Solubility of gases in water at one atmosphere
Fig. 7-28. Solubility of gases in water is affected by temperature. Gases are much more soluble in cold water than warm water. In contrast, most solid materials (organic and inorganic; examples salt and sugar) are more soluble in hot water. The solubility of elements in seawater is complex and depends on many factors including pH (acid-base), eH (oxidation-reduction), temperature, pressure, and interactions between other compounds dissolved in seawater.
Methane (CH4) has very low solubility in seawater, however, it is very abundant in sediments rich in organic mater. In cold settings, methane, carbon dioxide, and water form an unusual form of ice called a methane hydrate (Figures 7-29 and 7-30).

A clathrate is a compound in which molecules of one component are physically trapped within the crystal structure of another, in this case CO2 and CH4 are trapped in the crystal structure of ice under certain pressure and temperature condition that exist on the seafloor in cold water, mostly on the outer continental shelves and slopes in polar regions.
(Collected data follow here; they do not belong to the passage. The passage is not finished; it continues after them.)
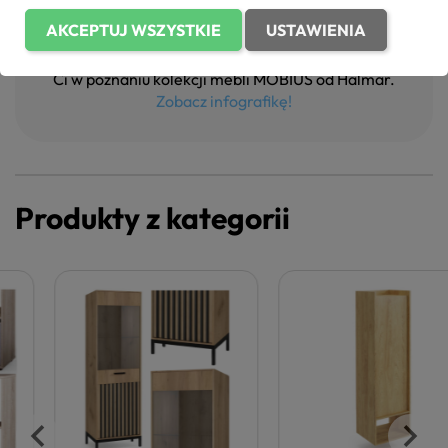
AKCEPTUJ WSZYSTKIE
USTAWIENIA
Kliknij poniżej i zobacz infografikę,
która pomoże
Ci w poznaniu kolekcji mebli MOBIUS od Halmar.
Zobacz infografikę!
Produkty z kategorii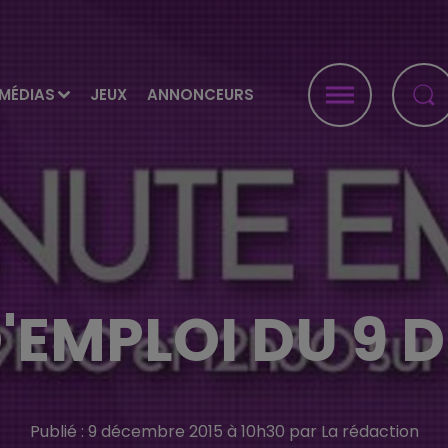
MÉDIAS
JEUX
ANNONCEURS
'EMPLOI DU 9
Publié : 9 décembre 2015 à 10h30 par La rédaction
Global warming of the oceans can cause the release of tremendous amounts of CO2 and CH4 from the seafloor, contributing to anoxia conditions, with possible catastrophic consequences.

Read about the "Clathrate Gun Hypothesis" (Wikipedia).
Methane-ice clathrate structure

Methane clathrate burns despite being ice.
Fig. 7-29. Methane-ice clathrate structure Fig. 7-30. Methane-ice clathrates will burn!
Sulfur dioxide (SO2) is extremely soluble in water. Sulfur dioxide is a gas that smells like "rotten eggs." It is released in large quantities by volcanic eruptions, forest fires, and by burning coal and petroleum. SO2 is extremely soluble in water where it combines with water molecules to form sulfate ions (-HSO4). When concentrated (when water is removed), the solution becomes sulfuric acid (H2SO4). When concentrated by evaporation of seawater (where dissolved calcium and other metallic ions are present) sulfate ions precipitates as the salts gypsum (CaSO4·2H2O), anhydrite (CaSO4), epsom salt (MgSO4·7H2O), and other salt minerals.
Fig. 7-31. Gypsum

Local Conditions in San Diego region

• In San Diego, we have a temperate thermocline, which is weak in the winter and fairly strong in the summer.
• During El Niño years we may get a strong thermocline all year.
• California's weather patterns are cyclical on multi-year periods of rain and drought.

Figure 7-32 shows California's annual precipitation 1895 to 2014. As of fall, 2015, California has currently experienced the worst drought in the period records have been recorded.

California's precipitation history California ocean themperatures 2000
Fig. 7-32. California's precipitation history. Fig. 7-33. SoCal ocean temperatures (5/30/2000).